Acteurs : EARL Ropert
Avancement : En activité
Financement : Investissement d’1,5 million d’euros
Enjeux : Robotisation totale : la partie laitière de l’exploitation n’occupe plus que 2 emplois (emploi divisé par 6 par rapport à la moyenne nationale)

http://www.ouest-france.fr/letable-xxl-de-brehan-et-ses-r...

 

 

* * * * *

 

11 000 porcs à Saint Symphorien (33)

Projet d’extension d’un élevage de porcs de 7 000 à 11 000 places de porcs - Les surfaces d’épandage nécessaires seraient d’environ 1000 ha.
Acteurs : SAS Le Lay
Avancement : Enquête publique défavorable en mars 2014. En attente de décision préfectorale.

 

* * * * *

 

1000 taurillons à Coussay-les-Bois (86)

Projet d’engraissement de 1 200 taurillons à Coussay-les-Bois. - 10 000 m2 de bâtiments - Projet de panneaux photovoltaïques sur les bâtiments
Acteurs : Pierre Liot : éleveur et dirigeant d’une usine d’alimentation animale.
Entreprise technique solaire pour les bâtiments et les panneaux photovoltaïques
Avancement : Demande de permis de construire rejetée par le maire de la commune - Dossier dans les mains de la Direction Départementale des Territoires (DDT).
Opposants : ASPECT : association de sauvegarde et de la protection de l‘environnement de Coussay-les-Bois et de sa région thermale, Confédération paysanne

http://www.lanouvellerepublique.fr/Vienne/Actualite/Econo...

 

* * * * *

 

1000 taurillons à Landifay (02)

Projet d’engraissement de 1 500 taurillons à Landifay - Epandage sur 12 communes
Acteurs : SA Bertaignemont
Avancement : Projet validé - 650 taurillons pour le moment

http://www.aisnenouvelle.fr/region/deja-650-taurillons-en...

 

* * * * *

 

Usine à porcelets de Luzay (79)

Projet de maternité de 1000 truies pour 25 000 porcelets par an.
Acteurs : SCEA la Micha, 6 éleveurs associés.
Avancement : Dossier accepté par la préfète en novembre 2011 - Procédure au Tribunal administratif en cours
Financement : Investissement de 4 millions d’euros
Opposants : Association Bon vent

http://www.lanouvellerepublique.fr/Deux-Sevres/Actualite/...

 

* * * * *

Engraissement de 120 000 agneaux par an (12)

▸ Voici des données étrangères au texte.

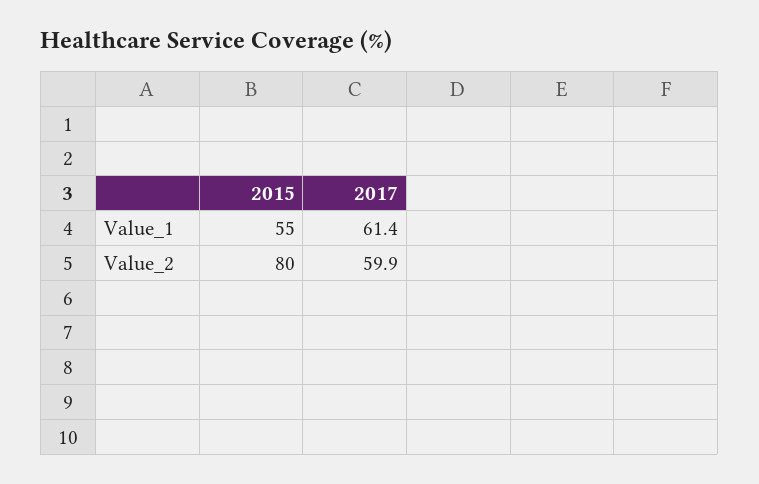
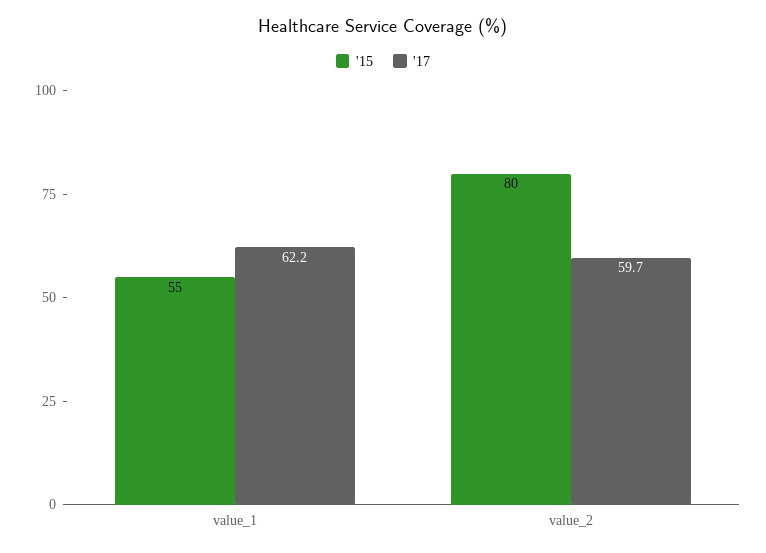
2017, Value_1: 61.4 -> 62.2
2017, Value_2: 59.9 -> 59.7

Engraissement de 120 000 agneaux par an à Rullac-Saint-Cirq - Unité de méthanisation en activité.
Acteurs : Société Grimal
Avancement : En activité

 

* * * * *

 

3000 brebis laitières et 300 chèvres à Espelette (64)

3000 brebis laitières et 300 chèvres à Espelette. Elevage conduit en hors sol.
Acteurs : EARL Kukulu.
Avancement : En activité

 

* * * * *

 

4500 brebis laitières et 700 chèvres à Souraïde (64)

4500 brebis laitières et 700 chèvres en hors sol.
Acteurs : Entreprise MAIS ALDAPA
Avancement : En activité

 

* * * * *

 

10 ha de serres de tomates à Parentis (40)

10ha de tomates hors sol pour une production de 5 000 tonnes de tomates par an.
Chaleur produite par une chaudière à bois de 2,5 MW (8500 tonnes de bois par an).
Acteurs : Les paysans de Rougeline
Avancement : En activité.
Financement : Pour les serres de tomates, investissement de 8 millions d’euros.  40% de la chaudière à bois financée par l’Ademe.